В вестибюле ресторана «Епифан» Лисицын столкнулся с пышной дамой, бросившейся фамильярно целовать его:
– Серёжа, вы слышали новость про господина Брусова?
– Про которого из двоих?
– Про младшего, разумеется. Говорят, что он таки решил жениться.
– Умереть можно, – Лисицын состроил карикатурно-восторженную физиономию и захлопал в ладоши.

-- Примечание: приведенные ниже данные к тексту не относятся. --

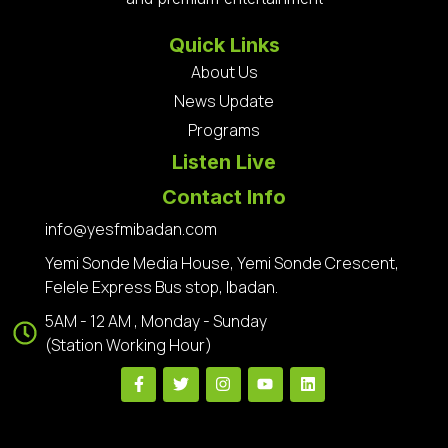
Quick Links
About Us
News Update
Programs
Listen Live
Contact Info
info@yesfmibadan.com
Yemi Sonde Media House, Yemi Sonde Crescent,
Felele Express Bus stop, Ibadan.
5AM - 12 AM , Monday - Sunday
(Station Working Hour)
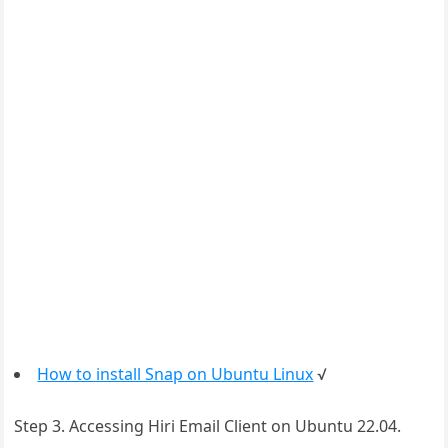
How to install Snap on Ubuntu Linux
√
Step 3. Accessing Hiri Email Client on Ubuntu 22.04.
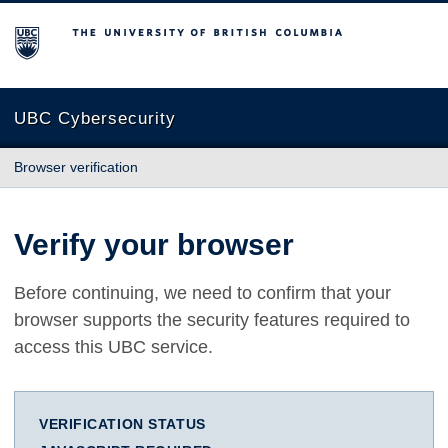
The University of British Columbia
UBC Cybersecurity
Browser verification
Verify your browser
Before continuing, we need to confirm that your
browser supports the security features required to
access this UBC service.
VERIFICATION STATUS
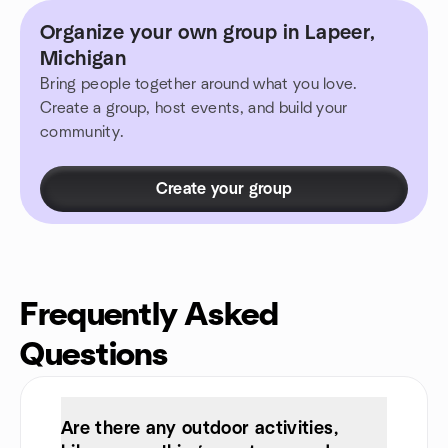
Organize your own group in Lapeer,
Michigan
Bring people together around what you love.
Create a group, host events, and build your
community.
Create your group
Frequently Asked
Questions
Are there any outdoor activities,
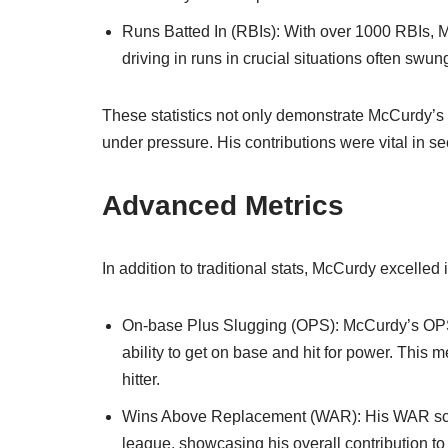
Runs Batted In (RBIs): With over 1000 RBIs, M
driving in runs in crucial situations often swu
These statistics not only demonstrate McCurdy’s ef
under pressure. His contributions were vital in s
Advanced Metrics
In addition to traditional stats, McCurdy excelled
On-base Plus Slugging (OPS): McCurdy’s OPS 
ability to get on base and hit for power. This 
hitter.
Wins Above Replacement (WAR): His WAR scor
league, showcasing his overall contribution to 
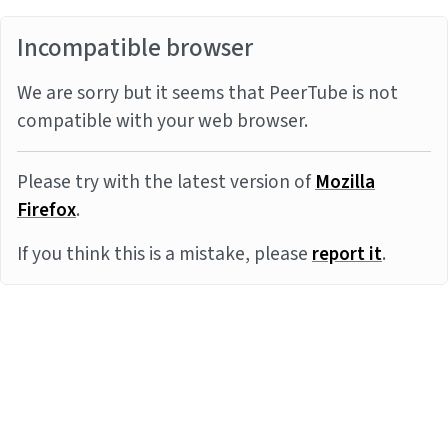
Incompatible browser
We are sorry but it seems that PeerTube is not
compatible with your web browser.
Please try with the latest version of
Mozilla
Firefox
.
If you think this is a mistake, please
report it
.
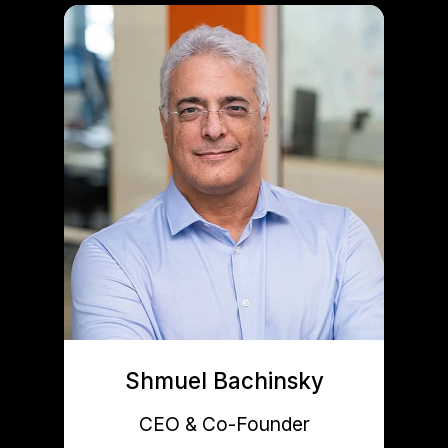
Shmuel Bachinsky
CEO & Co-Founder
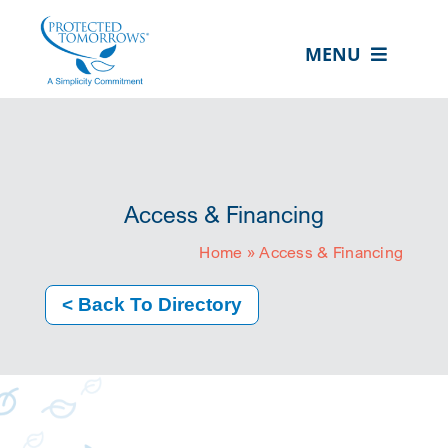
Skip
content
to
MENU
content
ABOUT US
OUR SERVICES
IN THE COMMUNITY
Access & Financing
EVENTS
Home
»
Access & Financing
RESOURCE HUB
< Back To Directory
CONTACT US
SEARCH
FOR:
CLIENT PORTAL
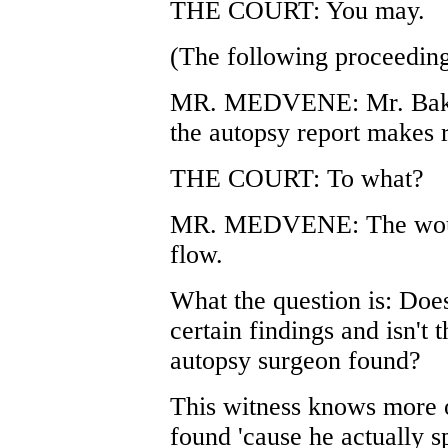
THE COURT: You may.
(The following proceeding
MR. MEDVENE: Mr. Baker,
the autopsy report makes 
THE COURT: To what?
MR. MEDVENE: The wound 
flow.
What the question is: Does
certain findings and isn't 
autopsy surgeon found?
This witness knows more 
found 'cause he actually s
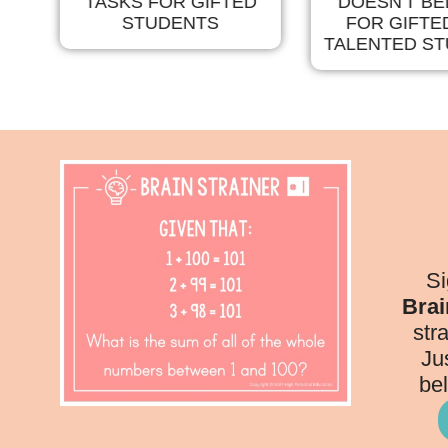
TASKS FOR GIFTED
DOESN'T B
TS
STUDENTS
FOR GIFTE
TALENTED S
Si
Brai
str
Ju
bel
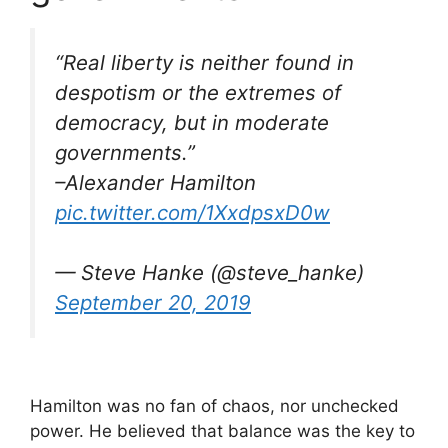
“Real liberty is neither found in
despotism or the extremes of
democracy, but in moderate
governments.”
–Alexander Hamilton
pic.twitter.com/1XxdpsxD0w
— Steve Hanke (@steve_hanke)
September 20, 2019
Hamilton was no fan of chaos, nor unchecked
power. He believed that balance was the key to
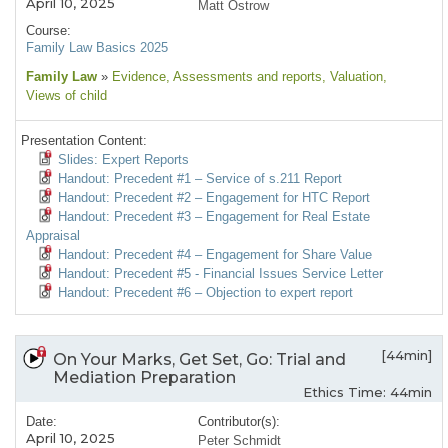
April 10, 2025
Matt Ostrow
Course:
Family Law Basics 2025
Family Law
»
Evidence
, Assessments and reports
, Valuation
,
Views of child
Presentation Content:
Slides: Expert Reports
Handout: Precedent #1 – Service of s.211 Report
Handout: Precedent #2 – Engagement for HTC Report
Handout: Precedent #3 – Engagement for Real Estate
Appraisal
Handout: Precedent #4 – Engagement for Share Value
Handout: Precedent #5 - Financial Issues Service Letter
Handout: Precedent #6 – Objection to expert report
[44min]
On Your Marks, Get Set, Go: Trial and
Mediation Preparation
Ethics Time: 44min
Date:
Contributor(s):
April 10, 2025
Peter Schmidt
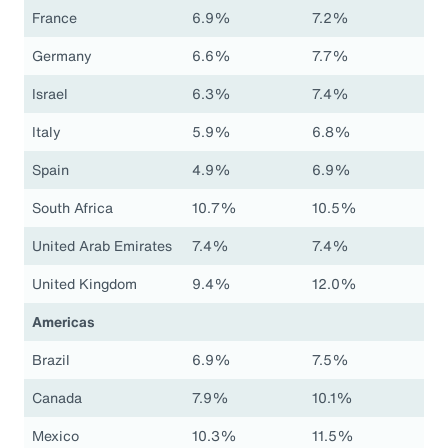
France
6.9%
7.2%
Germany
6.6%
7.7%
Israel
6.3%
7.4%
Italy
5.9%
6.8%
Spain
4.9%
6.9%
South Africa
10.7%
10.5%
United Arab Emirates
7.4%
7.4%
United Kingdom
9.4%
12.0%
Americas
Brazil
6.9%
7.5%
Canada
7.9%
10.1%
Mexico
10.3%
11.5%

Повсюду гудели голоса, дзинькали рюмки и бокалы, басовито пульсировала музыка. Лисицын кивнул пышногрудой собеседнице, имя которой ему не удалось вспомнить, и двинулся в гущу собравшегося люда. Сергей здоровался направо и налево, отвечая неопределёнными междометиями на сыпавшиеся отовсюду приветствия. Повсюду что-то обсуждалось. Сергею всегда нравилось наблюдать затем, как велись беседы благопристойных гостей. Сказать, о чём они толковали, никогда не получалось, но ему этого и не требовалось. Его привлекал сам дух общей речи.
– Представить себе не могу, каким образом наша страна вляпалась в эту историю…
– Рыба гниёт с головы…
– В русском человеке всегда присутствовала способность здравой критики над собой…
– Давайте не будем смешивать самолюбование с самоанализом…
– Капитализм губителен для нас, у нас иная психология, иная природа…
– Не смейтесь, пожалуйста, господа, тема весьма щекотливая…
– Терпеть не могу это идиотское выражение «господа». Какие господа? Кому господа?
Сергею нравилось вслушиваться в звуки этого какофонического хора. Это – особый воздух, особый вкус. На таких сборищах непременно создаётся ощущение, что вот-вот может начаться существенный разговор, ибо слова звучат весомые, интонации выразительные. Однако одни слова перетекают в другие, так и не сложившись в действительную мысль. Воздух колышется, гудит, будто силясь закипеть, но не закипает. Сергею нравилось вслушиваться в эти звуки, но печалило, что об этих звуках надо было что-то рассказывать. Для него эти звуки были работой. Он должен был вслушиваться во всё и анализировать это всё. Такова природа журналистики.
В глубине зала Сергей заметил Артёма Шаровика.
– Здравствуй, дружок. Ты тоже решил заглянуть на огонёк?
– Это стало моей привычкой, Сергей Владимирович, – добродушно засмеялся молодой человек. – Куда мне деться от этой мишуры?
– А где Наталья?
– Она, кажется, захворала, – Артём пожал плечами.
– Кто значит «кажется»? Ты будто потерял к ней интерес? Помнится, прямо перед моим отъездом в Штаты ты намеревался чуть ли не жениться на ней.